To the cotton swabs in 1 mL of methanol were added stable isotope internal standards, 1 mL of water and 2 mL of methyl-tert-butyl ether. The tubes were next vigorously shaken at room temperature for 30 min prior to centrifugation at 4000× g for 30 min at room temp. The upper organic layer was isolated and dried by centrifugal vacuum evaporation and dissolved in isopropanol:methanol:chloroform (4:2:1) containing 7 mM ammonium acetate. The stable isotope internal standards included [2H5]PtdE 34:1, [2H5]DHA, [2H31]PtdC 34:1, [2H28]DCA 16:0, [2H7]cholesterol sulfate, and bromocriptine as internal standards [15,16,32].

Direct infusion lipidomics utilized high-resolution data acquisition, with an orbitrap mass spectrometer (Thermo Q Exactive). In negative ion electrospray ionization (ESI), the anions of ethanolamine plasmalogens (PlsE), (O-acyl)-ω-hydroxy-fatty acids (OAHFA), cyclic phosphatidic acids (cPA), phosphatidylethanolamines (PtdE), lysophosphoethanolamines (LPE), lysophosphatidic acids (LPA), sphingosine 1-phosphate (S-1-P), phosphatidylglycerols (PG), phosphatidylinositols (PI), and phosphatidylserines (PS). In positive ion ESI, the cations of choline plasmalogens (PlsC), phosphatidylcholines (PtdC), lysophosphatidylcholines, and sphingomyelins were quantitated utilizing high-resolution mass spectrometry (<2 ppm mass error). The cations and anions of bromocriptine were used to monitor for potential mass axis drift. Between injections, the transfer line was washed with successive 500 µL washes of methanol and hexane/ethyl acetate/chloroform (3:2:1).
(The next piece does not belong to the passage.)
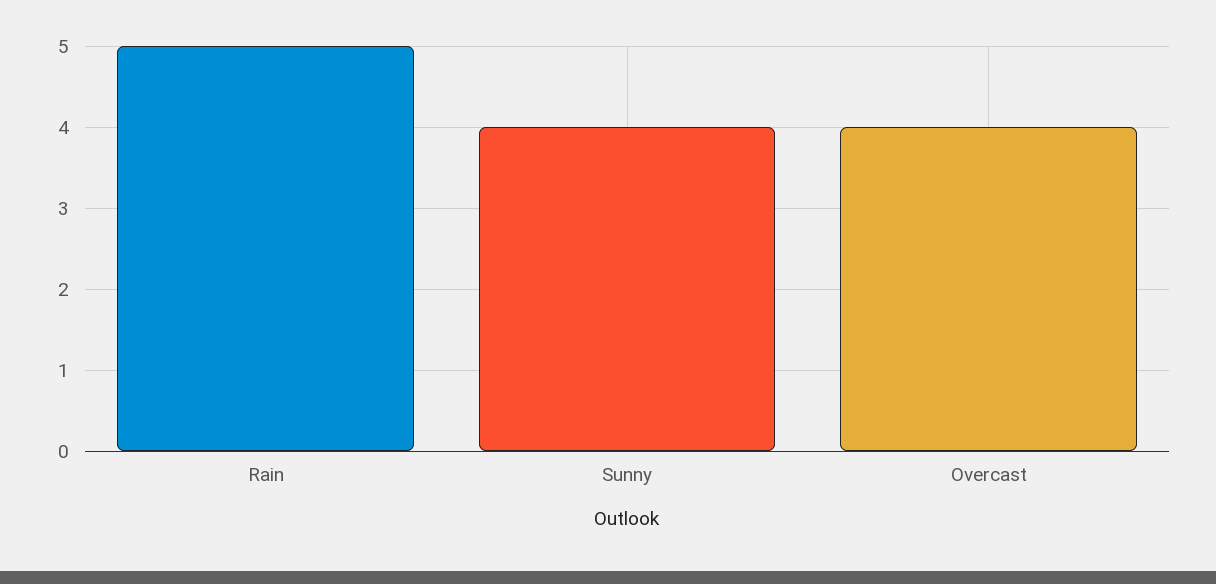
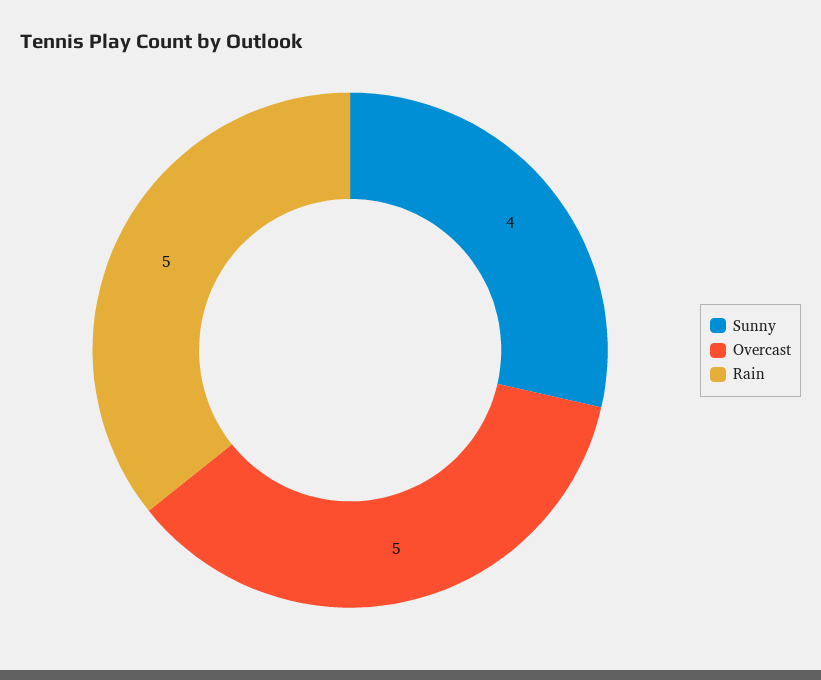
Overcast: 4 -> 5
For NESI MS2 experiments of potential anti-inflammatory mediators, the following transitions (Precursor → Product) were monitored [26,28]: RvE2 (333.2 → 253.1234); RvE3 (333.2 → 201.1648); RvE1 (349.2 → 195.1026); RvD5 (359.2 → 199.1492); RvD6 (359.2 → 101.0244); Mar1&2 (359.2 → 221.1183); PD1 (359.2 → 153.0921); RvD1 (375.2 → 203.1441); RvD2 (375.2 → 247.1339); RvD3 (375.2 → 153.0921); OH-Mar1 (375.2 → 221.1183); OH-PD1 (375.2 → 153.0921); COOH-Mar1 (389.2 → 221.1183); COOH-PD1 (389.2 → 153.0921); cPA 16:0 (391.2 → 255.2329); cPA 18:0 (419.3 → 283.2642); VLCDCA 28:4 (445.3 → 383.3319).

4.3. Statistical Analysis

Since the samples were absorbed onto cotton swabs for extraction, we had no index of volume collected. Therefore, standardization of the data based on tear volume was not possible. However, there were no significant differences in the ion intensities of internal standards between samples, and the RSDs for raw peak areas were less than 50%, comparable to previous infection studies where lipid metabolites were normalized to the volume of the analyte [17]. Therefore, semi-quantitative data are presented as the raw peak areas for each of the high-resolution masses. The data presented in graphs are from the pilot study with 12 controls and 12 cattle with pink eye. Data from a validation study of 12 controls and 27 infected cattle yielded identical results. A Student’s t-test (Microsoft Excel), assuming equal or unequal variances, was used to determine significant differences in levels of metabolites between pink eye animals and controls, subsequent to an F-test (Microsoft Excel) to determine if the variances between groups were statistically different.

5. Conclusions

The immune response to ocular infections with Moraxella bovis results in the induction of endogenous anti-inflammatory lipids including resolvin E2 and cyclic phosphatidic acids. Infection also augments the levels of structural glycerophospholipids and sphingolipids and critical amphiphilic lipids essential to the lipid tear film layer. This included (O-acyl)-ω-hydroxy-fatty acids and cholesterol sulfate. Increased levels of hydroperoxy glycerophospholipids also indicate that this bacterial infection results in lipid peroxidation. Our study also reports for the first time the presence of cyclic phosphatidic acids and very-long-chain dicarboxylic acids in tear film fluid.